Required work: Copy the material below word for word, omitting the picture.

________________________________________

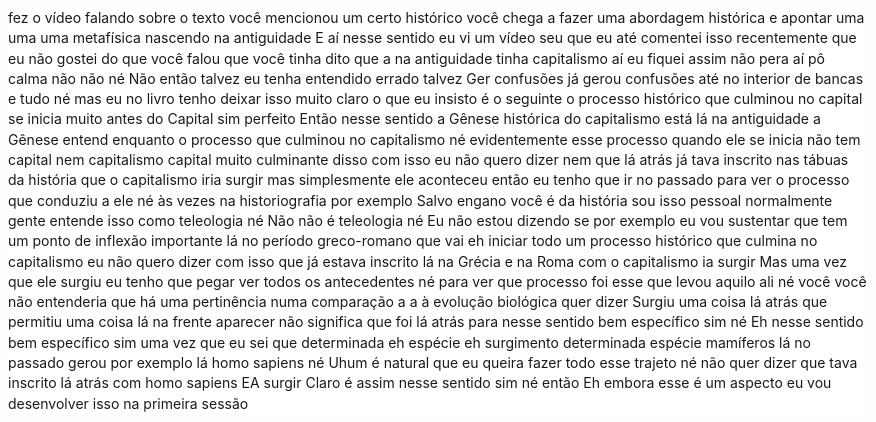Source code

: fez o vídeo falando sobre o texto você
mencionou um certo histórico você chega
a fazer uma abordagem histórica e
apontar uma uma uma metafísica nascendo
na antiguidade E aí nesse sentido eu vi
um vídeo seu que eu até comentei isso
recentemente que eu não gostei do que
você falou que você tinha dito que a
na antiguidade tinha capitalismo aí eu
fiquei assim não pera aí pô calma não
não né Não então talvez eu tenha
entendido errado talvez Ger confusões já
gerou confusões até no interior de
bancas e tudo né mas eu no livro tenho
deixar isso muito claro o que eu insisto
é o seguinte o processo histórico que
culminou no capital se inicia muito
antes do Capital sim perfeito Então
nesse sentido a Gênese histórica do
capitalismo está lá na antiguidade a
Gênese entend enquanto o processo que
culminou no capitalismo né evidentemente
esse processo quando ele se inicia não
tem capital nem capitalismo capital
muito culminante disso com isso eu não
quero dizer nem que lá atrás já tava
inscrito nas tábuas da história que o
capitalismo iria surgir mas simplesmente
ele aconteceu então eu tenho que ir no
passado para ver o processo que conduziu
a ele né às vezes na historiografia por
exemplo Salvo engano você é da história
sou isso pessoal normalmente gente
entende isso como teleologia né Não não
é teleologia né Eu não estou dizendo se
por exemplo eu vou sustentar que tem um
ponto de inflexão importante lá no
período greco-romano que vai eh iniciar
todo um processo histórico que culmina
no capitalismo eu não quero dizer com
isso que já estava inscrito lá na Grécia
e na Roma com o capitalismo ia surgir
Mas uma vez que ele surgiu eu tenho que
pegar ver todos os antecedentes né para
ver que processo foi esse que levou
aquilo ali né você você não entenderia
que há uma pertinência numa comparação a
a à evolução biológica quer dizer Surgiu
uma coisa lá atrás que permitiu uma
coisa lá na frente aparecer não
significa que foi lá atrás para nesse
sentido bem específico sim né Eh nesse
sentido bem específico sim uma vez que
eu sei que determinada eh espécie
eh surgimento determinada espécie
mamíferos lá no passado gerou por
exemplo lá homo sapiens né Uhum é
natural que eu queira fazer todo esse
trajeto né não quer dizer que tava
inscrito lá atrás com homo sapiens EA
surgir Claro é assim nesse sentido sim
né então
Eh embora esse é um aspecto eu vou
desenvolver isso na primeira sessão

________________________________________

Response:
Source code

: fez o vídeo falando sobre o texto você
mencionou um certo histórico você chega
a fazer uma abordagem histórica e
apontar uma uma uma metafísica nascendo
na antiguidade E aí nesse sentido eu vi
um vídeo seu que eu até comentei isso
recentemente que eu não gostei do que
você falou que você tinha dito que a
na antiguidade tinha capitalismo aí eu
fiquei assim não pera aí pô calma não
não né Não então talvez eu tenha
entendido errado talvez Ger confusões já
gerou confusões até no interior de
bancas e tudo né mas eu no livro tenho
deixar isso muito claro o que eu insisto
é o seguinte o processo histórico que
culminou no capital se inicia muito
antes do Capital sim perfeito Então
nesse sentido a Gênese histórica do
capitalismo está lá na antiguidade a
Gênese entend enquanto o processo que
culminou no capitalismo né evidentemente
esse processo quando ele se inicia não
tem capital nem capitalismo capital
muito culminante disso com isso eu não
quero dizer nem que lá atrás já tava
inscrito nas tábuas da história que o
capitalismo iria surgir mas simplesmente
ele aconteceu então eu tenho que ir no
passado para ver o processo que conduziu
a ele né às vezes na historiografia por
exemplo Salvo engano você é da história
sou isso pessoal normalmente gente
entende isso como teleologia né Não não
é teleologia né Eu não estou dizendo se
por exemplo eu vou sustentar que tem um
ponto de inflexão importante lá no
período greco-romano que vai eh iniciar
todo um processo histórico que culmina
no capitalismo eu não quero dizer com
isso que já estava inscrito lá na Grécia
e na Roma com o capitalismo ia surgir
Mas uma vez que ele surgiu eu tenho que
pegar ver todos os antecedentes né para
ver que processo foi esse que levou
aquilo ali né você você não entenderia
que há uma pertinência numa comparação a
a à evolução biológica quer dizer Surgiu
uma coisa lá atrás que permitiu uma
coisa lá na frente aparecer não
significa que foi lá atrás para nesse
sentido bem específico sim né Eh nesse
sentido bem específico sim uma vez que
eu sei que determinada eh espécie
eh surgimento determinada espécie
mamíferos lá no passado gerou por
exemplo lá homo sapiens né Uhum é
natural que eu queira fazer todo esse
trajeto né não quer dizer que tava
inscrito lá atrás com homo sapiens EA
surgir Claro é assim nesse sentido sim
né então
Eh embora esse é um aspecto eu vou
desenvolver isso na primeira sessão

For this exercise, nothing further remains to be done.